The structure of the metabolic syndrome might differ across ethnicity. Most studies in U.S. populations suggested insulin resistance as a common link for the syndrome. However, factor analysis on Hong Kong Chinese showed that hyperinsulinemia was not central to the syndrome, indicating obesity as the common link for the metabolic syndrome (39).
2.1.2.2 Risk Factors for the Metabolic Syndrome
Besides age and genetics, lifestyle factors could affect metabolicsyndrome too. These include unhealthy diet, physical inactivity, habitual alcohol drinking and smoking, and psychosocial stress.
Diet. Dietary studies have consistently showed that saturated fatty acids and trans-fatty acids could increase serum low density lipoprotein (LDL)-cholesterol concentration. Recommendations on reducing the intake of these two fatty acids have been made (49). However, the relative metabolic effects of higher intakes of carbohydrate compared with higher intakes of fat are still under debate.

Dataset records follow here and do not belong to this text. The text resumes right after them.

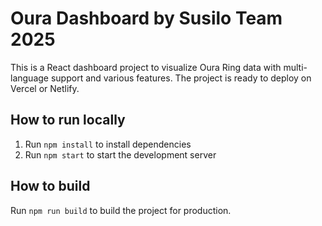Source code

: # Oura Dashboard by Susilo Team 2025

This is a React dashboard project to visualize Oura Ring data with multi-language support and various features.
The project is ready to deploy on Vercel or Netlify.

## How to run locally
1. Run `npm install` to install dependencies
2. Run `npm start` to start the development server

## How to build
Run `npm run build` to build the project for production.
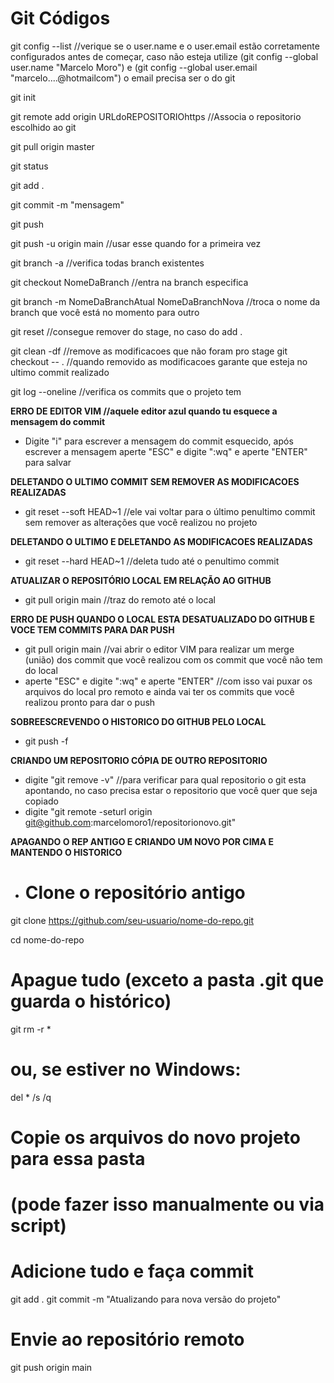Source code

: # Git Códigos

git config --list //verique se o user.name e o user.email estão corretamente configurados antes de começar, caso não esteja utilize (git config --global user.name "Marcelo Moro") e (git config --global user.email "marcelo....@hotmailcom") o email precisa ser o do git

git init

git remote add origin URLdoREPOSITORIOhttps //Associa o repositorio escolhido ao git 

git pull origin master

git status

git add .

git commit -m "mensagem"

git push

git push -u origin main //usar esse quando for a primeira vez

git branch -a //verifica todas branch existentes

git checkout NomeDaBranch //entra na branch especifica 

git branch -m NomeDaBranchAtual NomeDaBranchNova //troca o nome da branch que você está no momento para outro

git reset       //consegue remover do stage, no caso do add .

git clean -df  //remove as modificacoes que não foram pro stage
git checkout -- .  //quando removido as modificacoes garante que esteja no ultimo commit realizado

git log --oneline //verifica os commits que o projeto tem

**ERRO DE EDITOR VIM //aquele editor azul quando tu esquece a mensagem do commit**
- Digite "i" para escrever a mensagem do commit esquecido, após escrever a mensagem aperte "ESC" e digite ":wq" e aperte "ENTER" para salvar

**DELETANDO O ULTIMO COMMIT SEM REMOVER AS MODIFICACOES REALIZADAS**
- git reset --soft HEAD~1 //ele vai voltar para o último penultimo commit sem remover as alterações que você realizou no projeto

**DELETANDO O ULTIMO E DELETANDO AS MODIFICACOES REALIZADAS**
- git reset --hard HEAD~1 //deleta tudo até o penultimo commit

**ATUALIZAR O REPOSITÓRIO LOCAL EM RELAÇÃO AO GITHUB**
- git pull origin main //traz do remoto até o local

**ERRO DE PUSH QUANDO O LOCAL ESTA DESATUALIZADO DO GITHUB E VOCE TEM COMMITS PARA DAR PUSH**
- git pull origin main //vai abrir o editor VIM para realizar um merge (união) dos commit que você realizou com os commit que você não tem do local
- aperte "ESC" e digite ":wq" e aperte "ENTER" //com isso vai puxar os arquivos do local pro remoto e ainda vai ter os commits que você realizou pronto para dar o push

**SOBREESCREVENDO O HISTORICO DO GITHUB PELO LOCAL**
- git push -f

**CRIANDO UM REPOSITORIO CÓPIA DE OUTRO REPOSITORIO**
- digite "git remove -v" //para verificar para qual repositorio o git esta apontando, no caso precisa estar o repositorio que você quer que seja copiado
- digite "git remote -seturl origin git@github.com:marcelomoro1/repositorionovo.git"


**APAGANDO O REP ANTIGO E CRIANDO UM NOVO POR CIMA E MANTENDO O HISTORICO**
- # Clone o repositório antigo
git clone https://github.com/seu-usuario/nome-do-repo.git

cd nome-do-repo

# Apague tudo (exceto a pasta .git que guarda o histórico)
git rm -r *
# ou, se estiver no Windows:
del * /s /q

# Copie os arquivos do novo projeto para essa pasta
# (pode fazer isso manualmente ou via script)

# Adicione tudo e faça commit
git add .
git commit -m "Atualizando para nova versão do projeto"

# Envie ao repositório remoto
git push origin main


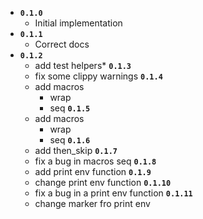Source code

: * **`0.1.0`**
    * Initial implementation 
* **`0.1.1`**
  * Correct docs
* **`0.1.2`**
  * add test helpers* 
**`0.1.3`**
  * fix some clippy warnings
**`0.1.4`**
  * add macros 
    * wrap
    * seq
**`0.1.5`**
  * add macros 
    * wrap
    * seq
**`0.1.6`**
  * add then_skip
**`0.1.7`**
  * fix a bug in macros seq
**`0.1.8`**
  * add print env function
**`0.1.9`**
  * change print env function
**`0.1.10`**
  * fix a bug  in a print env function
**`0.1.11`**
  * change marker fro print env
 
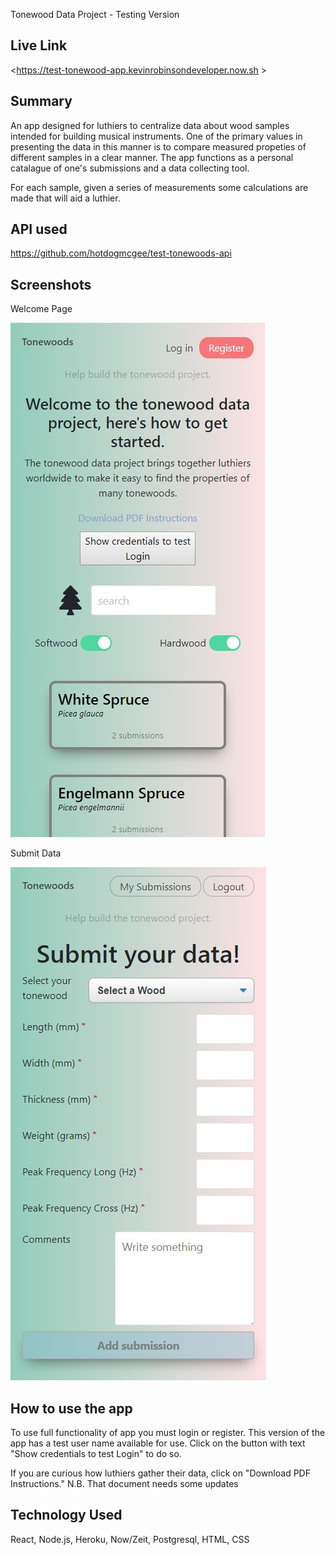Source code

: Tonewood Data Project - Testing Version

## Live Link
<https://test-tonewood-app.kevinrobinsondeveloper.now.sh >

## Summary

An app designed for luthiers to centralize data about wood samples intended for building musical instruments. One of the primary values in presenting the data in this manner is to compare measured propeties of different samples in a clear manner.  The app functions as a personal catalague of one's submissions and a data collecting tool.

For each sample, given a series of measurements some calculations are made that will aid a luthier.

## API used

<https://github.com/hotdogmcgee/test-tonewoods-api>

## Screenshots

Welcome Page 

![welcome page](src/components/About/Welcome&#32;Page.jpg "welcome-page")

Submit Data

![submission page](src/components/About/submission-page.jpg "submission-page")

## How to use the app

To use full functionality of app you must login or register. This version of the app has a test user name available for use. Click on the button with text "Show credentials to test Login" to do so.

If you are curious how luthiers gather their data, click on "Download PDF Instructions." N.B. That document needs some updates

## Technology Used

React, Node.js, Heroku, Now/Zeit, Postgresql, HTML, CSS
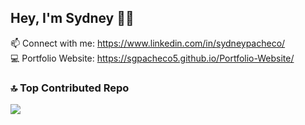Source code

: ## Hey, I'm Sydney 🐱‍🐉

📫 Connect with me: https://www.linkedin.com/in/sydneypacheco/<br/>
💻 Portfolio Website: https://sgpacheco5.github.io/Portfolio-Website/<br/>

### 🔝 Top Contributed Repo
![](https://github-contributor-stats.vercel.app/api?username=sgpacheco5&limit=5&theme=dark&combine_all_yearly_contributions=true)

Clinical trials showed that ad libitum low-fat diet might lower body weight compared with high-fat diet but only for a short term (50–53). Furthermore, when energy consumption was equal, there was no difference in the effect of low- or high-fat diet on body weight (54, 55). The association between fat intake and central obesity is less well studied. Generally, a low-fat diet may be at least harmless for insulin action in healthy adults (56, 57). However, two short-term weight loss programs in obese subjects, who may have been diabetic, reported that a high-fat diet was more beneficial to insulin sensitivity than an extreme low-fat diet (54, 58).